Talking to a partner about condom use is an important predictor of actual use, especially within a first sexual relationship.36,37 Qualitative research conducted with South African youth in the 1990s revealed minimal communication concerning condom use.17,20 Young women reported that they were afraid to mention condoms to their partners for fear of violent reactions.17,19 Interestingly, 75% of 15–19-year-old women in our study reported that they had talked to their first sexual partner about condom use. This finding is encouraging and may be an indication that gender norms concerning condom communication have begun to change. Since 1999, a number of campaigns in South Africa have encouraged youth to talk about sex; the most notable of these is the loveLife HIV prevention campaign, whose tag line is "talk about it"—the "it" being sex and HIV prevention. Unfortunately, previous analyses of data from our survey found that young women who reported not having talked to their partner about condom use were significantly more likely than other women to be inconsistent condom users.36 Prevention programs must continue to provide young people with the skills they need to communicate effectively with their partner about safer sex, and must continue striving to change social norms about sexual communication.
Studies of South African adolescents have found that contraceptives are rarely used at sexual initiation.21 In this study, approximately half of young people reported that they had used a method of pregnancy prevention with their first partner; similarly, 44% of young women in a previous study reported having used a contraceptive method the first time they had sex.12 Again, respondents aged 15–19 were more likely than those in the older age-group to report that they had used a condom as their method of pregnancy prevention.
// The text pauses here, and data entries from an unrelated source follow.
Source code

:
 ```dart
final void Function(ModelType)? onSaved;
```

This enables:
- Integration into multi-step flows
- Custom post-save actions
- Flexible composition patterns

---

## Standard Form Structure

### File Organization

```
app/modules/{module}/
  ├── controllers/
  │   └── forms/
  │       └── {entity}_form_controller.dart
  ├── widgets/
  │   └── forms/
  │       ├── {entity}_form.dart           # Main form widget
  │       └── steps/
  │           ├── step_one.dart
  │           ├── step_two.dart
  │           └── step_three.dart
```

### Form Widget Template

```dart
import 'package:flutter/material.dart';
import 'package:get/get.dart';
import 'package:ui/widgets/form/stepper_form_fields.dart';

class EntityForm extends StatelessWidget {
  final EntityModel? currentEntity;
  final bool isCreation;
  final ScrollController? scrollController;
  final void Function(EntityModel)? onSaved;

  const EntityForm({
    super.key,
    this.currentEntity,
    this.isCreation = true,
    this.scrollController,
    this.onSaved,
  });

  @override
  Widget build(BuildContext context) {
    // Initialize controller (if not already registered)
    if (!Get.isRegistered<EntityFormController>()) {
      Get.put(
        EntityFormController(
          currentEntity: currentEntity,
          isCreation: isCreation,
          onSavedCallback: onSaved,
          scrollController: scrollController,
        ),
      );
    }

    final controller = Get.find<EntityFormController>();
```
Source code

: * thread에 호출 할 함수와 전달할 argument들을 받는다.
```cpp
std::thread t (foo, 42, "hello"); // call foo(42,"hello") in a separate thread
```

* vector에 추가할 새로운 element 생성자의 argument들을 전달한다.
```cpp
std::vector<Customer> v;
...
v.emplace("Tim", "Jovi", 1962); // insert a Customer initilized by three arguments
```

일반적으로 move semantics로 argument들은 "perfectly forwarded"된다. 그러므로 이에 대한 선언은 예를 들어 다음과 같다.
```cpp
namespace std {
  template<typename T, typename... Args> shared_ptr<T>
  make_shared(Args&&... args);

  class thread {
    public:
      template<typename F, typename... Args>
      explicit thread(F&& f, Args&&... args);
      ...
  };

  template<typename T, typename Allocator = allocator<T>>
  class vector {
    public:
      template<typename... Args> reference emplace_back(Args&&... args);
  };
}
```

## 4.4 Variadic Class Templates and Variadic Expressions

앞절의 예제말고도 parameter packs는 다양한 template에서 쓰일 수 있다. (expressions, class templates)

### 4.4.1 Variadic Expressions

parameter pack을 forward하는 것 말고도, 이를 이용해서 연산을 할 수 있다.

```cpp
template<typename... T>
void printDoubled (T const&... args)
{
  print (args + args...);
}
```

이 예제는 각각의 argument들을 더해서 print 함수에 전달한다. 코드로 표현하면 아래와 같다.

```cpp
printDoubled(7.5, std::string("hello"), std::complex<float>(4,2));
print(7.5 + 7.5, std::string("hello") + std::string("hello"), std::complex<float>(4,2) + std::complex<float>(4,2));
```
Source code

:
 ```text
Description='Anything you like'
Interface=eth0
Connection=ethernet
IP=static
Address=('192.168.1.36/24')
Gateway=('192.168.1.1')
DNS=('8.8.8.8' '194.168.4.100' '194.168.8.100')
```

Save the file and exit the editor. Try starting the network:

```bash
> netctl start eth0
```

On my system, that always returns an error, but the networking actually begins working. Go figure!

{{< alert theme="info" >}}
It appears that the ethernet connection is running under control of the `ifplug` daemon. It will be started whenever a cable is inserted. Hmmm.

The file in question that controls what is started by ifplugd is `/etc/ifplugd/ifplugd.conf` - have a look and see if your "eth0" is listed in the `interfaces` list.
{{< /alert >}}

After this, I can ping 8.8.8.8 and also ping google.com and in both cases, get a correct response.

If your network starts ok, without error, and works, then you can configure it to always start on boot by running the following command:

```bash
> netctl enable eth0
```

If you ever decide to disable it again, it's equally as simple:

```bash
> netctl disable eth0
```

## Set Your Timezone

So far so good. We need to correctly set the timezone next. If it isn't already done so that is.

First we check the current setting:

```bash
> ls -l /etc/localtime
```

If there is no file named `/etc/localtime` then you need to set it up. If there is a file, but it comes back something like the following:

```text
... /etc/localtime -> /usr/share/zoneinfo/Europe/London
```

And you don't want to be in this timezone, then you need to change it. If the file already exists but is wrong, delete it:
Reproductive health organizations in South Africa have worked to promote dual method use, and to reframe the male condom as a pregnancy prevention method and not solely a means of STI and HIV prevention. Given the high rates of HIV and pregnancy among young women, there is a tremendous need for prevention programs that emphasize the importance of dual protection.
Our study has several limitations. Recall error is likely for first sexual experiences, particularly for individuals whose sexual debut occurred long before their interview. In addition, as with all surveys of self-reported sensitive behavior, this survey likely suffers from underreporting and social desirability bias.
The majority of young people in this nationally representative sample did not report having had sex at an early age, and many said that they had used condoms, discussed condom use with their partner, been relatively close in age to their partner and engaged in sex willingly. However, because the prevalence of HIV infection in the general population is high, sexual behaviors that might be deemed low risk in low-prevalence settings (such as the United States) convey a much greater risk in South Africa. Given the risks associated with early debut, prevention campaigns should continue to encourage youth to delay the onset of first sex and aim to address contextual and structural factors that can help make this first experience safer for young people.